Vitaly Ilyich Mushketov was a teacher and painter of genre compositions and landscapes. In 1902, he graduated from the Moscow School of Painting, Sculpture and Architecture. In 1903, he entered the Imperial Academy of Arts in Saint Petersburg. In 1907, he received the title of painter. From then on, he taught in Smolensk. From 1904, Mushketov participated in exhibitions at the Imperial Academy of Arts. From 1912, he regularly exhibited his works in Smolensk. The painter also worked in the Smolensk Art Gallery.
In his painting “Festivities in the Province”, Vitaly Mushketov explores the theme of traditional festivities and fairs. In the second half of the 19th century, scenes of common people living their lives became quite popular, thanks to the Peredvizhniki art movement. Back then, genre painting was very diverse and formed an important part of Russian art. While the early Peredvizhniki artists devoted their paintings to the hard work and miserable living conditions of common people, their followers, Peredvizhniki artists in the late 19th — early 20th centuries, on the contrary, reflected the brighter side.

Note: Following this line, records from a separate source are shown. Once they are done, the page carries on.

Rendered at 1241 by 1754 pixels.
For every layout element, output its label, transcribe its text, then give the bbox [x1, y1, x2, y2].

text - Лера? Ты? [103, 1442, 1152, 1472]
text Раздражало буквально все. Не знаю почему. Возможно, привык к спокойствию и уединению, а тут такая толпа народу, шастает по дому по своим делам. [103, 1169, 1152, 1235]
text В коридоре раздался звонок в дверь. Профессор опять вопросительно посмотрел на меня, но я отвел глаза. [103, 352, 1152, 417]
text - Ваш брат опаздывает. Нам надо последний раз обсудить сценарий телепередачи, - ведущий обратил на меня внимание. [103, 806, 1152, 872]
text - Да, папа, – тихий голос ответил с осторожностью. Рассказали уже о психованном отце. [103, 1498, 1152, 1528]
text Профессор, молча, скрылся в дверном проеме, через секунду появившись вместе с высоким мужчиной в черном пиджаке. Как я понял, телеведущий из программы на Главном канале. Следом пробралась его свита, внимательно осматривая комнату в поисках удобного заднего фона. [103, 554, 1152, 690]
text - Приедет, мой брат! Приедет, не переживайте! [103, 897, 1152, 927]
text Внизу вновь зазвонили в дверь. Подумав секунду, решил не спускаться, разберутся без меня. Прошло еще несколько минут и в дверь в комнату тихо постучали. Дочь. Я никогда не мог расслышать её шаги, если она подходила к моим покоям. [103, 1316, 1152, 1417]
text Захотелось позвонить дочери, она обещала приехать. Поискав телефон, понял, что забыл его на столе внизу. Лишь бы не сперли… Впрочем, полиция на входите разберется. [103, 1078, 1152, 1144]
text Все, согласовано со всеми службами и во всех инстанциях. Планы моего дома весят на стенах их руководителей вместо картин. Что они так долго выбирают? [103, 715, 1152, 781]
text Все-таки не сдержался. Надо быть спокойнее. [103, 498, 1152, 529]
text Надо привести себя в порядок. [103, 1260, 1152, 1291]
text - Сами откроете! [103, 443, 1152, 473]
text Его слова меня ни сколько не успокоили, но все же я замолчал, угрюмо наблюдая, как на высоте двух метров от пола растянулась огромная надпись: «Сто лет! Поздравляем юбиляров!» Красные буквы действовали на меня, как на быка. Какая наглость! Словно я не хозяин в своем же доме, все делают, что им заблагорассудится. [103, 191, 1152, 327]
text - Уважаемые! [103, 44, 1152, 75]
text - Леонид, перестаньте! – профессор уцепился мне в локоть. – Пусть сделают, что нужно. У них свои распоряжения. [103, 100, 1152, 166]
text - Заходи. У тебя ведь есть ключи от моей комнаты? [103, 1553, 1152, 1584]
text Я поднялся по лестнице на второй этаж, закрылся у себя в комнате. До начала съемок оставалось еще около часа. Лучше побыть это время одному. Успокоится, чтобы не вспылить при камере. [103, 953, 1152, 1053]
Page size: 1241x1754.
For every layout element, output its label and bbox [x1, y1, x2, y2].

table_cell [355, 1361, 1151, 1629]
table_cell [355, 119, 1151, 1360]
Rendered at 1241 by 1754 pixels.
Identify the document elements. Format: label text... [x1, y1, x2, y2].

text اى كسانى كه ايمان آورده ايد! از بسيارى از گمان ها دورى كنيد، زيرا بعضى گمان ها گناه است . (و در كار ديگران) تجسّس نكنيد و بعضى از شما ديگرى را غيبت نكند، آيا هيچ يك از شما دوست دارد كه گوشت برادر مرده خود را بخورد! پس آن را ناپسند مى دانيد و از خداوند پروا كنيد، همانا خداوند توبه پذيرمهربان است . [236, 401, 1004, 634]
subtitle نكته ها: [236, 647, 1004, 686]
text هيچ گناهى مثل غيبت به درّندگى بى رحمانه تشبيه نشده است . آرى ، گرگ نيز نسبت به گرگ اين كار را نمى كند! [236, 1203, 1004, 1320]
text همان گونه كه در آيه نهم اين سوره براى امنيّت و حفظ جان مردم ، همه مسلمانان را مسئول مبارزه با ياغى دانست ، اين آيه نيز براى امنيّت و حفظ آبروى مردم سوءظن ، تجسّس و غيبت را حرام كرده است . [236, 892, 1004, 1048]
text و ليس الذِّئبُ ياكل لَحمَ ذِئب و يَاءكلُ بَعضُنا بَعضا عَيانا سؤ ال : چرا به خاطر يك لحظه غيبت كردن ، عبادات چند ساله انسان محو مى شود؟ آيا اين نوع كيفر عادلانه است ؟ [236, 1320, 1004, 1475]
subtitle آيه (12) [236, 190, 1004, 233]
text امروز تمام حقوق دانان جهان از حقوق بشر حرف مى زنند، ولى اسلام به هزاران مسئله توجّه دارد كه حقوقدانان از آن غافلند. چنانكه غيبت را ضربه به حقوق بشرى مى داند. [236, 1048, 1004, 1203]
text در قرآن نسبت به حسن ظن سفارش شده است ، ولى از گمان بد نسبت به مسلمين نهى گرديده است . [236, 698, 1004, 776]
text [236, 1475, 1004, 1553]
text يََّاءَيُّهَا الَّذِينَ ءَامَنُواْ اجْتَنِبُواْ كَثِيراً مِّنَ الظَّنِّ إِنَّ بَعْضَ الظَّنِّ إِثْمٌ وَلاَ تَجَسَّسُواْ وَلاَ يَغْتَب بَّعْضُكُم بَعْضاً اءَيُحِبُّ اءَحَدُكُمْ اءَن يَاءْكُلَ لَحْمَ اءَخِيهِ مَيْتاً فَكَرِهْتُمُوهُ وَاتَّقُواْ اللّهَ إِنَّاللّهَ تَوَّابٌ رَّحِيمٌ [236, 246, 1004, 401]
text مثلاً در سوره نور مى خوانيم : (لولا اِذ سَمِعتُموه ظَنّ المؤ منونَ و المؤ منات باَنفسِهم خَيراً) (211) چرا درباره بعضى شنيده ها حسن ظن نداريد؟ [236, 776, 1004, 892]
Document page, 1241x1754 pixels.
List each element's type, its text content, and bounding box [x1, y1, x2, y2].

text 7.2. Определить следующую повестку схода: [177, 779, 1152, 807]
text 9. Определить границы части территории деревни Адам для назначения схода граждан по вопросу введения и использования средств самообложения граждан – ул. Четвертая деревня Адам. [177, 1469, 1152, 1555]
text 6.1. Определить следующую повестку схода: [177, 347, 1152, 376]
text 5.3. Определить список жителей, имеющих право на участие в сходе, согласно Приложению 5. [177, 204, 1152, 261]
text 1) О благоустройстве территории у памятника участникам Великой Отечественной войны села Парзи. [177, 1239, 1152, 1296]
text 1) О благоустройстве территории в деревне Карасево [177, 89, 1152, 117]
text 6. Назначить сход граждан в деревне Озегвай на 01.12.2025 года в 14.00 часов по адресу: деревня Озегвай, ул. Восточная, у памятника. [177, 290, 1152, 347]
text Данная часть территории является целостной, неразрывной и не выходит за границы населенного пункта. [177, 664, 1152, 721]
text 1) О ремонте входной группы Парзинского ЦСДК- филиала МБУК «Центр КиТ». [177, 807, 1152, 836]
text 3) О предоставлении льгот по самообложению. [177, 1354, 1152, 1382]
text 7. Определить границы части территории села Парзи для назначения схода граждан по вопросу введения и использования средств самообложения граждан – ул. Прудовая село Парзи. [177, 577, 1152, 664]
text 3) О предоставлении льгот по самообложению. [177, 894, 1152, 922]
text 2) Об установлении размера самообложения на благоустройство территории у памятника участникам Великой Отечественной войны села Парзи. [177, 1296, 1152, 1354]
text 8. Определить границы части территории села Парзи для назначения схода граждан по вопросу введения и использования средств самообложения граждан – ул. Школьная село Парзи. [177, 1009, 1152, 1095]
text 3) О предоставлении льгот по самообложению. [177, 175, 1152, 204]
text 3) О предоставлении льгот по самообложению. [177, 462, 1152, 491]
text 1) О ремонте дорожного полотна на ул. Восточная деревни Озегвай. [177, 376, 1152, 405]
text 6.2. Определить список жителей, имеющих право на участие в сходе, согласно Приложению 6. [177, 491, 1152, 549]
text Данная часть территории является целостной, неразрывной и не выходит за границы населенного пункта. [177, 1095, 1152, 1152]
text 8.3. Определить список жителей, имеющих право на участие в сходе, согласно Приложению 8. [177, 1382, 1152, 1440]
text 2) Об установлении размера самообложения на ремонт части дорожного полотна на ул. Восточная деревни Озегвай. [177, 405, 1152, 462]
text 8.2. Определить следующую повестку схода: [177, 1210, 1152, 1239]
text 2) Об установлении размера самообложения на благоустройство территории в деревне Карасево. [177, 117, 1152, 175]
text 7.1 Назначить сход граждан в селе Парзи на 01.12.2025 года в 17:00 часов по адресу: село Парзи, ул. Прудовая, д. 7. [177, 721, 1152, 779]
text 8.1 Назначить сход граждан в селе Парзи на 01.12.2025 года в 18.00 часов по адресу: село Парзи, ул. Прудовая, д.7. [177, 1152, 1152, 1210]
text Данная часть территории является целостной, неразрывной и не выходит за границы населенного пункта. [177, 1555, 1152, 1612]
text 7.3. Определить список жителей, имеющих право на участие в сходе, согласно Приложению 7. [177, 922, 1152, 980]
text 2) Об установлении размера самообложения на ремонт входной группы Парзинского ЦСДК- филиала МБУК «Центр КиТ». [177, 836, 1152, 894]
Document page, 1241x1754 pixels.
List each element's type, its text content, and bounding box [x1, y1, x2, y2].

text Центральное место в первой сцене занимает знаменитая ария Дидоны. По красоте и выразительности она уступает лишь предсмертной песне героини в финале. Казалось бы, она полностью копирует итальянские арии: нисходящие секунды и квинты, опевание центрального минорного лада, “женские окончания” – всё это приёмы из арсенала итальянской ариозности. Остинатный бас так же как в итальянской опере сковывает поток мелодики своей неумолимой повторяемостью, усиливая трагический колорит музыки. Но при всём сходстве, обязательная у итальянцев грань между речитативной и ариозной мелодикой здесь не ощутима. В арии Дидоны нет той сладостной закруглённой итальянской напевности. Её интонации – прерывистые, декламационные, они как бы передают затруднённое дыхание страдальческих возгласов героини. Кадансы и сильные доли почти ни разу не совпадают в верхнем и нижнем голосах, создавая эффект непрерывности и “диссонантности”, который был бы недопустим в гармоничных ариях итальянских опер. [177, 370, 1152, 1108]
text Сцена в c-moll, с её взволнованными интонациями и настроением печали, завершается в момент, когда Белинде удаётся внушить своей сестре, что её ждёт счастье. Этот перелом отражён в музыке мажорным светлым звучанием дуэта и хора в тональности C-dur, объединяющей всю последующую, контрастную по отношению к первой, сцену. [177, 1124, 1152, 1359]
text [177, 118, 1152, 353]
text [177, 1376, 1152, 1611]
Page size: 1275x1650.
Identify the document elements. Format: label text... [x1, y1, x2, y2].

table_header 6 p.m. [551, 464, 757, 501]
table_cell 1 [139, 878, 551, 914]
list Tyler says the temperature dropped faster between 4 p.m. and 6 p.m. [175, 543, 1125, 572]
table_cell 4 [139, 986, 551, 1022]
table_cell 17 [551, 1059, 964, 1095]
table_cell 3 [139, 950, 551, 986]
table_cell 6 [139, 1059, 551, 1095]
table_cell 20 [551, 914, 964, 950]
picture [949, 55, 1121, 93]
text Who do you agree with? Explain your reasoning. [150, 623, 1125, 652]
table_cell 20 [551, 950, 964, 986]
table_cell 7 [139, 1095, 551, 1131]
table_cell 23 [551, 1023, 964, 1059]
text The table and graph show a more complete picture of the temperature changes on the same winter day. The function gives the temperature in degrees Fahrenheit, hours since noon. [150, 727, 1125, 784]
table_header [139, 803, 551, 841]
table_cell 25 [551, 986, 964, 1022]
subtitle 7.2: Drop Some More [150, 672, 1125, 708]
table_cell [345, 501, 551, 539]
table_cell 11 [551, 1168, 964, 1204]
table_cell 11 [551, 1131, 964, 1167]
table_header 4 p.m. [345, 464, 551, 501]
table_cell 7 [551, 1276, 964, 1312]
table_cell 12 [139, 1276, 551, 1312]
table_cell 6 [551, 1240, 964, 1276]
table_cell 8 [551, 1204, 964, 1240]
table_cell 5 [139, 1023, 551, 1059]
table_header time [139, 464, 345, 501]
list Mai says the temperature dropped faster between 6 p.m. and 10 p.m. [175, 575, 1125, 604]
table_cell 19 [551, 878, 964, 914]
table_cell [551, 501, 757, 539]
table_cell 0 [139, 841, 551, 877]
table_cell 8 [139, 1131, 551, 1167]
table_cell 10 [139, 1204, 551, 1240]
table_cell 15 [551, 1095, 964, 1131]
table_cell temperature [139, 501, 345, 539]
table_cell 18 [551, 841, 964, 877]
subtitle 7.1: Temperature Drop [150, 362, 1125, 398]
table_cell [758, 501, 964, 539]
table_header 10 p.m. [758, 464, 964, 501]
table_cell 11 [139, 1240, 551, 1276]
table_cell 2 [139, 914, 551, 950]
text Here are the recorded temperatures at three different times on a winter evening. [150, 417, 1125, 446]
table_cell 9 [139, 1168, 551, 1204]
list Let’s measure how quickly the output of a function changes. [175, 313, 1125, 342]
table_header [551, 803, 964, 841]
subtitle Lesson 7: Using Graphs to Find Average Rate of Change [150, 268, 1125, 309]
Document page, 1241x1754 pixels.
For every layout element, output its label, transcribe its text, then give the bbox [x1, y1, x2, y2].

Mushketov depicted festivities at a fair in a Russian provincial town. Characters, each of them accurately represented, are gathered around a dancing young couple — an artisan and a peasant girl.
They are watched by many people: men, women, an old Cossack and a gorodovoy (“city policeman”). In the painting, the policeman is part of the crowd, watching the dancing couple, with some pickpocketing unfolding right behind his back.
With obvious and sincere affection, Mushketov depicted a group of traveling musicians playing at the fair: two slumped violinists, playing a well-learned tune, and a teenage boy with a triangle.
The artist is very meticulous at not only reflecting the characters’ personalities, expressively captured in their faces and postures, but also depicting the details of their clothes.
The painting highlights the artist’s penchant for multiple-figure compositions and his aim to reveal and emphasize the social aspect of the narrative, which allows him to outline the national and ethnic peculiarities of everyday life of peasants and townspeople, show the setting and present many types and characters.